> [Exercise directions] Copy the items word for word, starting at the very first line and ending at the line that contains "right elbow: (185, 1503, -19)", with both of those lines included.

> [The records]
--- START ---

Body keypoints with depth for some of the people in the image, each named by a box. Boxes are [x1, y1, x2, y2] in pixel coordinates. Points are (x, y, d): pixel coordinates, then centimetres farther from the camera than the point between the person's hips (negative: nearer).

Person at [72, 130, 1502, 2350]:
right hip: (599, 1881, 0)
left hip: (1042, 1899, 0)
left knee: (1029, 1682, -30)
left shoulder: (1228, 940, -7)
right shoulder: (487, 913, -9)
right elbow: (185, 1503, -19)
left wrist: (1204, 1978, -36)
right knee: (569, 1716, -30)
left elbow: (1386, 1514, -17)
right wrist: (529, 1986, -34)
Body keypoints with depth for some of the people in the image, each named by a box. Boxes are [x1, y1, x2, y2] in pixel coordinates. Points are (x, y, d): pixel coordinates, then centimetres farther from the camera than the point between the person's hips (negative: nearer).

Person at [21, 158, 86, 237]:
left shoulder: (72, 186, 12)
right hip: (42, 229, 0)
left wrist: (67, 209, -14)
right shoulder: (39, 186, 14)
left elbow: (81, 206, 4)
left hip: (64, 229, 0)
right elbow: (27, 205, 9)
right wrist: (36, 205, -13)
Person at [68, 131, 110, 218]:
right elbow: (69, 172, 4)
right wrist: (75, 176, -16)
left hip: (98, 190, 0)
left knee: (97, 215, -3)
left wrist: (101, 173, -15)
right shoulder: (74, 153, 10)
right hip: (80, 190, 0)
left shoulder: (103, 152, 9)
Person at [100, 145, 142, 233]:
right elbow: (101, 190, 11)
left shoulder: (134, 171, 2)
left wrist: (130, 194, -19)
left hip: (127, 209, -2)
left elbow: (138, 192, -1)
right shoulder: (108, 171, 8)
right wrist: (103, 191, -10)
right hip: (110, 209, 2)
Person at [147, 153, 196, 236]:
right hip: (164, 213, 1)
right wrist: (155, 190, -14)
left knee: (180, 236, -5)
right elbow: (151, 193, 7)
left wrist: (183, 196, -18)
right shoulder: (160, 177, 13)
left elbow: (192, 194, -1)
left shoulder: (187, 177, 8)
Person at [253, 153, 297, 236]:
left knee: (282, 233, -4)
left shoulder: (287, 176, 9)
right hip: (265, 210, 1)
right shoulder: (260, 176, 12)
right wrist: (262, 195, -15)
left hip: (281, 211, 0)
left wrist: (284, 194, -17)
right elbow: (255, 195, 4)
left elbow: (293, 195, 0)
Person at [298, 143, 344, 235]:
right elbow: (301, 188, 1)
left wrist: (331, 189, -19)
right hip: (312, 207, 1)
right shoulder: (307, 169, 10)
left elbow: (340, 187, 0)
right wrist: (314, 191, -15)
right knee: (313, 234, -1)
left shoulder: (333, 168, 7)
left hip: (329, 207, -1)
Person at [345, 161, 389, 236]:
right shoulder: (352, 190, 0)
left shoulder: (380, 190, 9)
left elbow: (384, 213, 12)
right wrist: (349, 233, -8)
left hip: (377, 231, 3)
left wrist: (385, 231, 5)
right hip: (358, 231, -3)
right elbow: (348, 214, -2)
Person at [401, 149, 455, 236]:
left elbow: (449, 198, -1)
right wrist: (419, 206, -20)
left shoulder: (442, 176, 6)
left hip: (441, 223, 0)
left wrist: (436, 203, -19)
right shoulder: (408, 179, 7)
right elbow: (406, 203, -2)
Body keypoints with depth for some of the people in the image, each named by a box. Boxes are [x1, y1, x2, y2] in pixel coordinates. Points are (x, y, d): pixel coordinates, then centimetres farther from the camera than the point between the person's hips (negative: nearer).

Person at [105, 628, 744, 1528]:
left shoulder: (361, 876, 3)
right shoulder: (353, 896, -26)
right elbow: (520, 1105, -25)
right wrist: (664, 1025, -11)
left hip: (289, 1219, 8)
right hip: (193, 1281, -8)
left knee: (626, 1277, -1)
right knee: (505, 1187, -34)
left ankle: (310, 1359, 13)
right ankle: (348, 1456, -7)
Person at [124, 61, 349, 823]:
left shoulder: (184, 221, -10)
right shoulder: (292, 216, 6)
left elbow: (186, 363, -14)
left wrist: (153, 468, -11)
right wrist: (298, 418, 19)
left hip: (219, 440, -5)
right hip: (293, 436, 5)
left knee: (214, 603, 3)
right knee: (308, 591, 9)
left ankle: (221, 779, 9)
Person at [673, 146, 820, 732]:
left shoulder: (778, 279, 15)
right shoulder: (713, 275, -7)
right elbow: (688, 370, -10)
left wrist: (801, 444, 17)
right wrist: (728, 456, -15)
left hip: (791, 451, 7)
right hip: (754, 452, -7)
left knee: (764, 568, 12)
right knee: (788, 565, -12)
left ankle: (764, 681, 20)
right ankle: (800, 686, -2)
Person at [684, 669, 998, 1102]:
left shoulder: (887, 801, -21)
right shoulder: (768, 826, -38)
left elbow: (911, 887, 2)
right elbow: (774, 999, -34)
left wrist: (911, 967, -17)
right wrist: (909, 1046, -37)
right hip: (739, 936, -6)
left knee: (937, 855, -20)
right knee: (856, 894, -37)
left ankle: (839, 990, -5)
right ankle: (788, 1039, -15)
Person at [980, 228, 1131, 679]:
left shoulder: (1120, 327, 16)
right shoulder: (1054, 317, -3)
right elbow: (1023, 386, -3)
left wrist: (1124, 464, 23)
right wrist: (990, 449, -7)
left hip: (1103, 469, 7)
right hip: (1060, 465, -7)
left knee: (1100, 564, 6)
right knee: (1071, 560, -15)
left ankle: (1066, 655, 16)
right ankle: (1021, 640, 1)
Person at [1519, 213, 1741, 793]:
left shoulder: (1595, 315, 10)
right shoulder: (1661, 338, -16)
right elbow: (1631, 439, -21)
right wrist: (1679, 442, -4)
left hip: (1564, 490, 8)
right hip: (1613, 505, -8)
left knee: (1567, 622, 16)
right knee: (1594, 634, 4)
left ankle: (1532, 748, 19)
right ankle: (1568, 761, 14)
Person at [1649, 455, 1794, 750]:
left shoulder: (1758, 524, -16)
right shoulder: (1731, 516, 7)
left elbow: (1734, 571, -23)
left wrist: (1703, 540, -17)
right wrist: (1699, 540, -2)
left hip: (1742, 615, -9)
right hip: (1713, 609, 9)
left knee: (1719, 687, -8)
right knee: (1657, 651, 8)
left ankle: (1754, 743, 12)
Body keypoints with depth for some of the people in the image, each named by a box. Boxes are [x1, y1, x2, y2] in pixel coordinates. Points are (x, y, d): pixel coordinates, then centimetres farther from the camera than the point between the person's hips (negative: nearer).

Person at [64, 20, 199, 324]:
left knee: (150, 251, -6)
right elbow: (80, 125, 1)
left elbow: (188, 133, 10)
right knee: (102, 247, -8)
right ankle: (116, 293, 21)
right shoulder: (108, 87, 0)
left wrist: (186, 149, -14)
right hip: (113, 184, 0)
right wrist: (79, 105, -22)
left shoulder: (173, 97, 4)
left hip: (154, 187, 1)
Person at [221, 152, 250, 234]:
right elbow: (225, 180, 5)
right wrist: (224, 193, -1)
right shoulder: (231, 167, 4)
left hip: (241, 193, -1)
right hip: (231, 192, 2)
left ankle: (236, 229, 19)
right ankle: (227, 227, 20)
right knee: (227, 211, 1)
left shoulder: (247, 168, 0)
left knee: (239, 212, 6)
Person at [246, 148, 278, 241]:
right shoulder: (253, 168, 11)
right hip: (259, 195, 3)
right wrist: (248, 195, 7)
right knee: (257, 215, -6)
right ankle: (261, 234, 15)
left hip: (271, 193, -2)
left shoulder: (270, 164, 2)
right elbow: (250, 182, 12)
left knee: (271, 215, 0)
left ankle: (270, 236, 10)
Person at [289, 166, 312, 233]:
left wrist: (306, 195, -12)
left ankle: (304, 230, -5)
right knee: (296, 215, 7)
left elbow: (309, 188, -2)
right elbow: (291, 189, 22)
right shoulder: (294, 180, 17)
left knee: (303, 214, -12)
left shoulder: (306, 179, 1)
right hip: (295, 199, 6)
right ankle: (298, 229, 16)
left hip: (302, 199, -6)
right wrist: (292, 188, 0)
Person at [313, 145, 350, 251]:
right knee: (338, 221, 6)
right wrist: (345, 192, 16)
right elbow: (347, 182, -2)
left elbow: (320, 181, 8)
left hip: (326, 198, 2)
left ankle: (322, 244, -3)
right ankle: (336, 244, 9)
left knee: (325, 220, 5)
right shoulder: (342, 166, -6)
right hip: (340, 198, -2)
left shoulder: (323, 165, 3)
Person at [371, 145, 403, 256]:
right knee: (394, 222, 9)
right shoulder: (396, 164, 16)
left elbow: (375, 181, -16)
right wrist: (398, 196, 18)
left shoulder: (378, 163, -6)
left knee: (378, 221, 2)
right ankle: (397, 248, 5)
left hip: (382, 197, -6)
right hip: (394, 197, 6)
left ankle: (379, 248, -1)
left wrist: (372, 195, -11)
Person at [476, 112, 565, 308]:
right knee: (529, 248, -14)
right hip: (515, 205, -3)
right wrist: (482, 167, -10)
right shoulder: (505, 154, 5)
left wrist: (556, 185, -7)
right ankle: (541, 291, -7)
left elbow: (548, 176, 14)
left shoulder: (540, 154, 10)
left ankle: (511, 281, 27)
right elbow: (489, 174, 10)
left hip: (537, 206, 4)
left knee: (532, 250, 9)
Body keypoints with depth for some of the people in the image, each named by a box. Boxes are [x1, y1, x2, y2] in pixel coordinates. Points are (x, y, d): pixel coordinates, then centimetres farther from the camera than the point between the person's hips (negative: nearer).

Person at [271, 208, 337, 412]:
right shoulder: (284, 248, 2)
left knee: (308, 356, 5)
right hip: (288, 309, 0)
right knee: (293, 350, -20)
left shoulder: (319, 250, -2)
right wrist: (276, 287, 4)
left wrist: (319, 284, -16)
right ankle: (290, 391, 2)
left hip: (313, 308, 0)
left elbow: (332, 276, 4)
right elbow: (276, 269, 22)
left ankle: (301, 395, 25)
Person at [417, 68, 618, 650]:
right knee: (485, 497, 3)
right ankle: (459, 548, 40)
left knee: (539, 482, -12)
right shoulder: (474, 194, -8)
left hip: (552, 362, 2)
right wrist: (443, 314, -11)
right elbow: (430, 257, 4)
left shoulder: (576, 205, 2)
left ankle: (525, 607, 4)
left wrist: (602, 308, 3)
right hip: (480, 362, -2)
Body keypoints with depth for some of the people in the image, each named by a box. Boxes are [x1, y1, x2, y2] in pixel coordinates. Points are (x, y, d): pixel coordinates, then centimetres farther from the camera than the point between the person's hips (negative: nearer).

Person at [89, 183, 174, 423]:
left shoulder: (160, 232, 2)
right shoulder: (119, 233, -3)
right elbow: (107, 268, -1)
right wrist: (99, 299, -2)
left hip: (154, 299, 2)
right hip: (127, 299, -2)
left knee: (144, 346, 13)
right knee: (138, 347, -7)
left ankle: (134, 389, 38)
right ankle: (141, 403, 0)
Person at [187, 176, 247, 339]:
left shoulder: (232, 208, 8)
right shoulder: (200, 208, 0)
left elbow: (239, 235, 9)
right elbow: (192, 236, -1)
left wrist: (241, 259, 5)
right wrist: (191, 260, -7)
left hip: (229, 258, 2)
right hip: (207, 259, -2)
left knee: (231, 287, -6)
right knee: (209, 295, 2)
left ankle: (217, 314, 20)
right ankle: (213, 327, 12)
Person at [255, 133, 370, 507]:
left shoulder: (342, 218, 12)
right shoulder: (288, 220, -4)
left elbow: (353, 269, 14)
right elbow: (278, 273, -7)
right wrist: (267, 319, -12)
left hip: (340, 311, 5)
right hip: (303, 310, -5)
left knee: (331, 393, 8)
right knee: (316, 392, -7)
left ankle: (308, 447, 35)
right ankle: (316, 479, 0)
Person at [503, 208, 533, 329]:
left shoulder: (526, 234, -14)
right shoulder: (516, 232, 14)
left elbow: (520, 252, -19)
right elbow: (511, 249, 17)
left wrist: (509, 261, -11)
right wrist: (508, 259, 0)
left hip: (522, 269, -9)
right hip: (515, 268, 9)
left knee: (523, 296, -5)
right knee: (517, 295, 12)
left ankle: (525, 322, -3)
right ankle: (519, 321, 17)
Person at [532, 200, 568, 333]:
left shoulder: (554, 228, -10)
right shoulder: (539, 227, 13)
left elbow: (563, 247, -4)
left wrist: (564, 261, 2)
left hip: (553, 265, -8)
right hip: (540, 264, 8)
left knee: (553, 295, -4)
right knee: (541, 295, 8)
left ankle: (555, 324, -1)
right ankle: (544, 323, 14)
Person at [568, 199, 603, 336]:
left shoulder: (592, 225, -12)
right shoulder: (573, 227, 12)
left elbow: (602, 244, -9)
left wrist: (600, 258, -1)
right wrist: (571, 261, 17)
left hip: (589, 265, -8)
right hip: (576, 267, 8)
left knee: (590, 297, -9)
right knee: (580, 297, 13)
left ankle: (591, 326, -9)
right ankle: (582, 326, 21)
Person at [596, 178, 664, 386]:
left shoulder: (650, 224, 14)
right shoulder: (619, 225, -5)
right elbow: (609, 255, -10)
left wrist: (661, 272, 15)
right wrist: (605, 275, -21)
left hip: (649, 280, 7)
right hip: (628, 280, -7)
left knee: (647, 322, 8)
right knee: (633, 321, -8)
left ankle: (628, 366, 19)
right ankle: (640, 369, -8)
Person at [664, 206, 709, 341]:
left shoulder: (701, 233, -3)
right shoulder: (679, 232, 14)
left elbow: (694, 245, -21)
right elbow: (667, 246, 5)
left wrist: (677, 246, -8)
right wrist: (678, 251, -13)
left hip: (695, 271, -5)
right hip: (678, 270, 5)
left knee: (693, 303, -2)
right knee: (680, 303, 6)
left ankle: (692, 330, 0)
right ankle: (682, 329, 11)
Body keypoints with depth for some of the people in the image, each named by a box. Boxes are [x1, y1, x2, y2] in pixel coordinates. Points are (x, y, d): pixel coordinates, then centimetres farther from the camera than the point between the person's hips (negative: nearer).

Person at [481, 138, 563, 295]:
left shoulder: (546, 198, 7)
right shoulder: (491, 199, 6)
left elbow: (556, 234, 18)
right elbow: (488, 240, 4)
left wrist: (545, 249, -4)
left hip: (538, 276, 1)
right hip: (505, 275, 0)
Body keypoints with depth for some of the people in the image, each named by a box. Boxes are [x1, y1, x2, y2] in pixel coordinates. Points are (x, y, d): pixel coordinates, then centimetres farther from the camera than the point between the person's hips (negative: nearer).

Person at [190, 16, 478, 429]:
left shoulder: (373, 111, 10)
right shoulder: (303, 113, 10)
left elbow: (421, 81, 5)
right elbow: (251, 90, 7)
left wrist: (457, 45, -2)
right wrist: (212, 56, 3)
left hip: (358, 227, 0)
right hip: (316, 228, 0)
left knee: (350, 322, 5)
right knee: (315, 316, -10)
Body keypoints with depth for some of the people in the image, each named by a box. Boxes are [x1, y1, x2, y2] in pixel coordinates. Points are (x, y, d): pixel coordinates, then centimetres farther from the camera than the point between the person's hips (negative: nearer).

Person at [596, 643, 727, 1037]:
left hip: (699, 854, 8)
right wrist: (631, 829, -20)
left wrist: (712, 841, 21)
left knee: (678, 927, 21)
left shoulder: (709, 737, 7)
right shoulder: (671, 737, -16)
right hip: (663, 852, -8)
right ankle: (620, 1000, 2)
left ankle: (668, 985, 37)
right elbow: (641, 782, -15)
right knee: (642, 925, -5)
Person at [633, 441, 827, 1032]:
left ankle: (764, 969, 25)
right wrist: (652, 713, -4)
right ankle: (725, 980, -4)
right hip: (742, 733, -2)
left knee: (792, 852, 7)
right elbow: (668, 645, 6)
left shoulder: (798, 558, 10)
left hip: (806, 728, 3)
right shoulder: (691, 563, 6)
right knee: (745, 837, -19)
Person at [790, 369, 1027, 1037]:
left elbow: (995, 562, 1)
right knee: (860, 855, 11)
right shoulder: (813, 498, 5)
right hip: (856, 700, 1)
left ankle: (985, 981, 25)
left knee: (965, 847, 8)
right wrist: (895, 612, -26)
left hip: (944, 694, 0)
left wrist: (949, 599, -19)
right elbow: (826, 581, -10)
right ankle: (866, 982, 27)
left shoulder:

--- END ---

> [Answer space]
Body keypoints with depth for some of the people in the image, each named by a box. Boxes are [x1, y1, x2, y2] in pixel coordinates. Points are (x, y, d): pixel coordinates, then centimetres farther from the camera than the point between the person's hips (negative: nearer).

Person at [72, 130, 1502, 2350]:
right hip: (599, 1881, 0)
left hip: (1042, 1899, 0)
left knee: (1029, 1682, -30)
left shoulder: (1228, 940, -7)
right shoulder: (487, 913, -9)
right elbow: (185, 1503, -19)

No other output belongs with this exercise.